• [PROBLEM TO SOLVE]: In the data below, set down exactly the lines from the one containing "ring dip: (293, 513)" up to and including the one containing "index dip: (109, 79)". Leave the pictures out.

• [DATA FOR THIS TASK]:
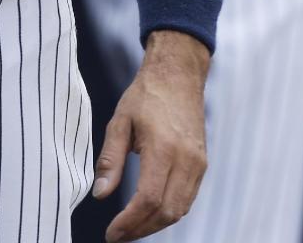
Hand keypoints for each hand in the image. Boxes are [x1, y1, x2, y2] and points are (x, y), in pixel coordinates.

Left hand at [92, 29, 208, 241]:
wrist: (178, 75)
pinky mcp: (202, 165)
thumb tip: (100, 195)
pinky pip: (187, 199)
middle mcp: (186, 160)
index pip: (149, 198)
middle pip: (167, 212)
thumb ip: (110, 159)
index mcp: (163, 147)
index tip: (111, 234)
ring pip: (180, 210)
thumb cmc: (145, 94)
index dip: (130, 222)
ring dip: (154, 225)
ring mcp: (198, 164)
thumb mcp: (119, 120)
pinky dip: (168, 212)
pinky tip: (149, 213)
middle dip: (141, 230)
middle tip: (118, 236)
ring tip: (130, 229)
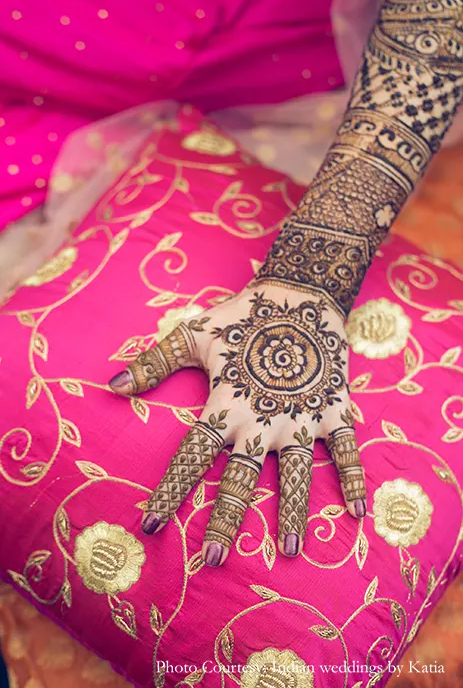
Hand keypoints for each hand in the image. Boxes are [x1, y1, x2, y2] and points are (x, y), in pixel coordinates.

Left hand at [108, 283, 365, 565]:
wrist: (298, 295)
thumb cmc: (242, 318)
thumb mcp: (193, 335)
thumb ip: (154, 362)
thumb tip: (111, 387)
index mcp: (226, 406)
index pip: (191, 457)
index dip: (170, 492)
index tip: (152, 525)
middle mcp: (262, 421)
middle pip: (240, 479)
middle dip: (226, 519)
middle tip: (214, 558)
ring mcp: (301, 418)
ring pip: (295, 475)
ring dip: (293, 513)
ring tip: (291, 550)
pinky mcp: (334, 410)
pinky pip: (347, 450)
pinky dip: (353, 478)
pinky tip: (357, 513)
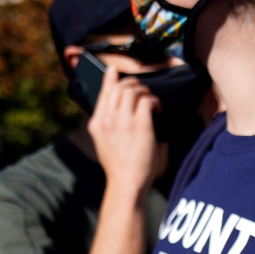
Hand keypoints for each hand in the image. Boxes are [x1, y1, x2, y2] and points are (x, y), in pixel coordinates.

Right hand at [89, 68, 162, 188]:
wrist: (126, 183)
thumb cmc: (120, 167)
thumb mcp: (105, 143)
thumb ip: (110, 125)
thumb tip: (124, 109)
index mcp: (97, 123)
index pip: (102, 93)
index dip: (109, 79)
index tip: (113, 70)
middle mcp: (107, 119)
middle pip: (119, 88)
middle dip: (134, 84)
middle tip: (143, 90)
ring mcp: (122, 121)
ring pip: (134, 90)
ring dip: (146, 92)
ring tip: (151, 102)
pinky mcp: (140, 125)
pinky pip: (148, 101)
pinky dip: (155, 102)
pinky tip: (158, 111)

• [OUTPUT]:
ring dip: (293, 513)
ring tip: (291, 550)
pinky mcp: (334, 410)
pinky pip: (347, 450)
pinky dip: (353, 478)
pinky tip: (357, 513)
Hand keypoints for each hand in the image. Boxes are [x1, y1, x2, y2] and points are (x, y), in pixel coordinates.

Right hand at [89, 68, 162, 188]:
wrist: (126, 183)
thumb cmc: (120, 167)
thumb mcp: (105, 143)
thumb ip: (110, 125)
thumb tip: (124, 109)
index mcp: (97, 123)
index pip: (102, 93)
index dip: (109, 79)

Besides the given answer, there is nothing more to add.